Mon­des ara­bes

Editorial du numéro 21/2019

Data di pubblicazione
07-11-2019

Derrière l’appellation générique «monde arabe» se cachent souvent des représentations tranchées, inexactes. En passant en revue les textes qui ont été publiés ces dernières années sur la question, l’aspect patrimonial semble se tailler la part du lion. Chez beaucoup d’historiens de l’architecture, les biais orientalistes ont la vie dure. Trop souvent, architecture et ville arabes se résument à la maison à patio et à la médina. Cela fait pourtant bien un siècle que l’immense majorité des populations de Rabat, de Tunis et du Caire ne vit plus dans ces modèles caducs.

Depuis les «printemps arabes», une autre perception a émergé. Les sociologues de l’urbain y ont vu le retour de l’espace public comme lieu d’expression des luttes politiques. Les scènes aux parfums de révolte et de liesse populaire sur la place Tahrir ou encore aujourd’hui à Beyrouth inondent les médias. Les revues d’architectures ont repris ces thèmes. Mais il ne faut pas oublier que l’espace public est le théâtre des luttes palestiniennes depuis bien longtemps.

Aux côtés de cet Orient tantôt fantasmé, tantôt craint, pour beaucoup d’architectes, les villes des pays du Golfe fonctionnent comme des anti-modèles immoraux. Alors qu’en Occident, la décroissance est au goût du jour, l’artifice et la démesure de Dubaï ou d’Abou Dhabi choquent.

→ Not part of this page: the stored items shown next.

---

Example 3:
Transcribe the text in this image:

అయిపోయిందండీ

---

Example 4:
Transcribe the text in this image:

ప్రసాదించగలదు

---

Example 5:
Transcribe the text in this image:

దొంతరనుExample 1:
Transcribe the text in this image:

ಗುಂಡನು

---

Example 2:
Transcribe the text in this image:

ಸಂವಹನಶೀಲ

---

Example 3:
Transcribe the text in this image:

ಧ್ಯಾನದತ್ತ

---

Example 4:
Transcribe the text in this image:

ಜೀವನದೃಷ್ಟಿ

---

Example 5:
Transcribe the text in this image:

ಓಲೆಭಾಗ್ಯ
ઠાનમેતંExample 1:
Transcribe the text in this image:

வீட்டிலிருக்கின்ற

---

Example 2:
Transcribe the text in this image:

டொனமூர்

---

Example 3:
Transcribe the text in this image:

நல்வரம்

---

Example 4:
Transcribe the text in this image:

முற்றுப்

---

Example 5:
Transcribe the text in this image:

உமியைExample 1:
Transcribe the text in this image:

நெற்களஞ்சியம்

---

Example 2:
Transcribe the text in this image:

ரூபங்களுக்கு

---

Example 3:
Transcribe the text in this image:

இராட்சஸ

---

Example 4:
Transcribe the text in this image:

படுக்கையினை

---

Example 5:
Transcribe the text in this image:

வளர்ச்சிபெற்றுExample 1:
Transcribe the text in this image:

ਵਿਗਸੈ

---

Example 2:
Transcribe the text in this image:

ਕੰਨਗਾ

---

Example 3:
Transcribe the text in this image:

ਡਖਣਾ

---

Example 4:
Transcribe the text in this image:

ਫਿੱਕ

Or, ces villes ne font pas exception, elles poursuivent et amplifient la compétition que se livraient hier les métropoles d’Europe et d’Amérique du Nord et que se livrent aujourd’hui celles d’Asie et d’Afrique.

Ces représentations paradoxales souffrent, chacune à leur manière, d’essentialisation. À force de chercher des similitudes là où il n’y en a pas, elles en oublient que le monde arabe n’est pas unitaire. Même si les grands enjeux métropolitains contemporains ont tendance à faire abstraction des identités locales, dans le monde arabe, comme ailleurs, les climats, les géographies, les populations, les religions et les cultures changent. L’architecture et les villes aussi.

C’est précisément la tâche que l’on s’est donnée dans ce numéro: parler des villes et d’architecture dans le monde arabe, sans forcément chercher à faire unité. Les résultats du Prix Aga Khan d’Architecture démontrent cette variété. Noura Al Sayeh, directrice du projet Pearling Path  nous fait visiter une petite île à Bahreïn qui devient une destination prisée pour toute une génération de jeunes architectes. En compagnie de l’enseignant Hicham Bou Akl et du photographe Marco Pinarelli, nous visitons l’agglomération de Beyrouth. La précieuse Muharraq contraste avec la chaotique capitale libanaise. Elles reflètent toutes deux des réalités bien différentes. Il n’y a pas un monde mais des mondes arabes.